This study addresses the challenges in 3D fingerprint recognition arising from topological height variations and inconsistent acquisition orientations, which hinder reliable ridge–valley extraction and render alignment highly sensitive. To overcome these issues, the authors propose a novel point cloud unwrapping method based on B-spline curve fitting. This approach, for the first time, applies B-spline functions to 3D fingerprint point clouds to effectively eliminate height discrepancies and mitigate orientation dependency. The resulting unwrapped surface is then mapped into a grayscale image, enabling seamless integration into established 2D fingerprint recognition pipelines.
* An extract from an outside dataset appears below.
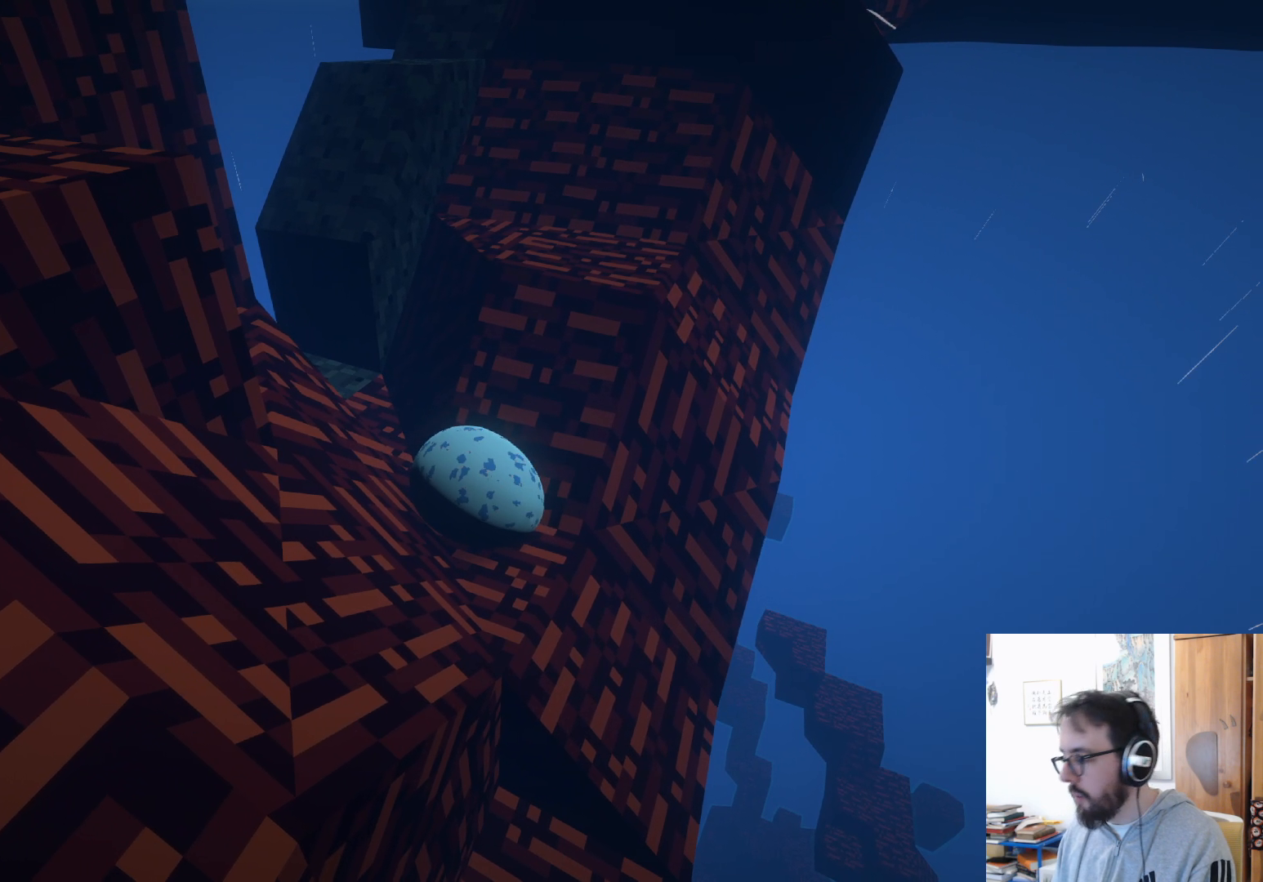
{"buttons": [], "left_stick": "center", "right_stick": "center", "events": [[383, "left_stick", "center"]]}
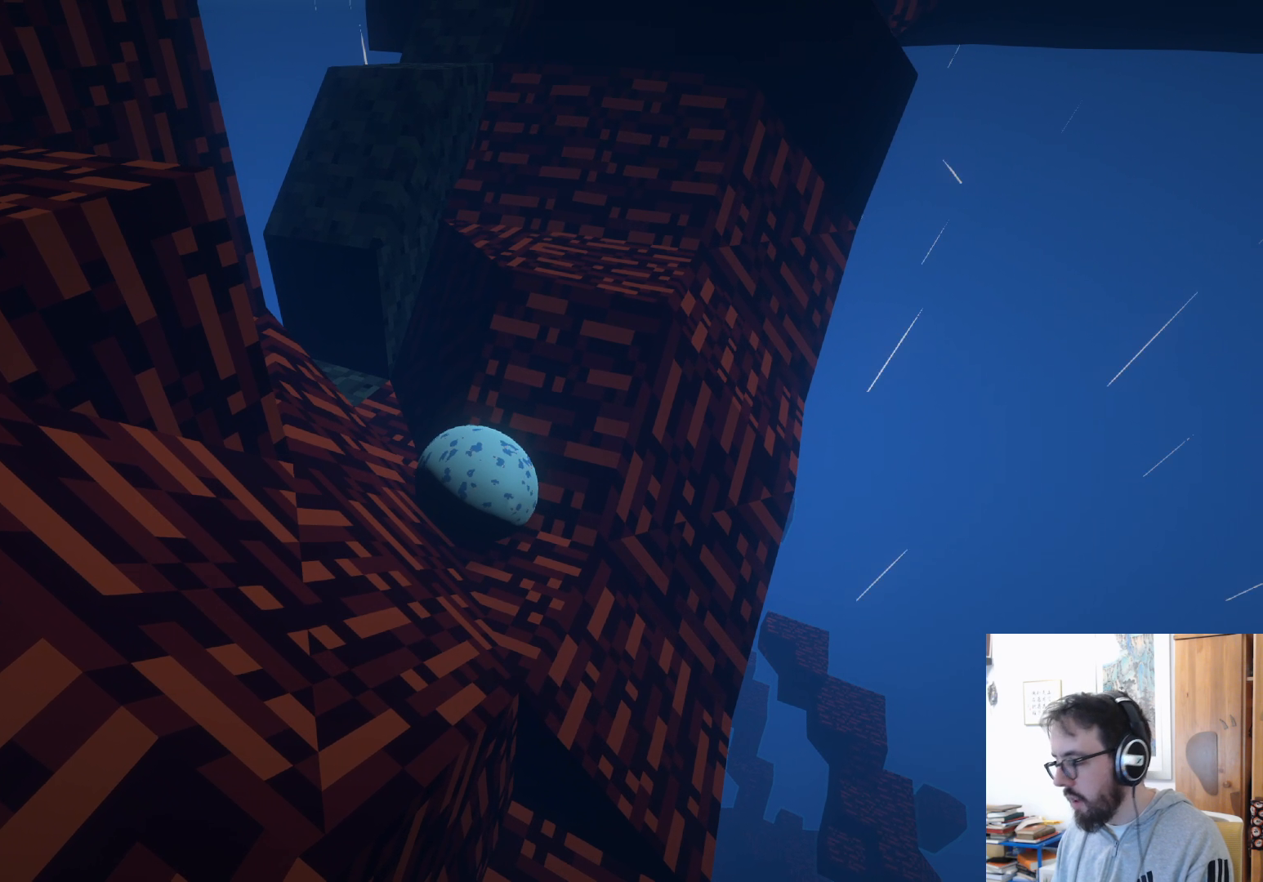
{"buttons": [], "left_stick": "up-right", "right_stick": "center", "events": [[267, "left_stick", "up-right"]]}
Experimental results demonstrate that the method achieves equal error rates (EER) as low as 0.2072%–0.26% across three standard benchmarks and an EER of 1.50% in cross-session, non-aligned scenarios, significantly outperforming existing 3D flattening techniques.

Three-dimensional (3D) fingerprint recognition and identification offer several advantages over traditional two-dimensional (2D) recognition systems. The contactless nature of 3D fingerprints enhances hygiene and security, reducing the risk of contamination and spoofing. In addition to surface ridge and valley patterns, 3D fingerprints capture depth, curvature, and shape information, enabling the development of more precise and robust authentication systems. Despite recent advancements, significant challenges remain. The topological height of fingerprint pixels complicates the extraction of ridge and valley patterns. Furthermore, registration issues limit the acquisition process, requiring consistent direction and orientation across all samples. To address these challenges, this paper introduces a method that unwraps 3D fingerprints, represented as 3D point clouds, using B-spline curve fitting to mitigate height variation and reduce registration limitations. The unwrapped point cloud is then converted into a grayscale image by mapping the relative heights of the points. This grayscale image is subsequently used for recognition through conventional 2D fingerprint identification methods. The proposed approach demonstrated superior performance in 3D fingerprint recognition, achieving Equal Error Rates (EERs) of 0.2072%, 0.26%, and 0.22% across three experiments, outperforming existing methods. Additionally, the method surpassed 3D fingerprint flattening technique in both recognition and identification during cross-session experiments, achieving an EER of 1.50% when fingerprints with varying registrations were included.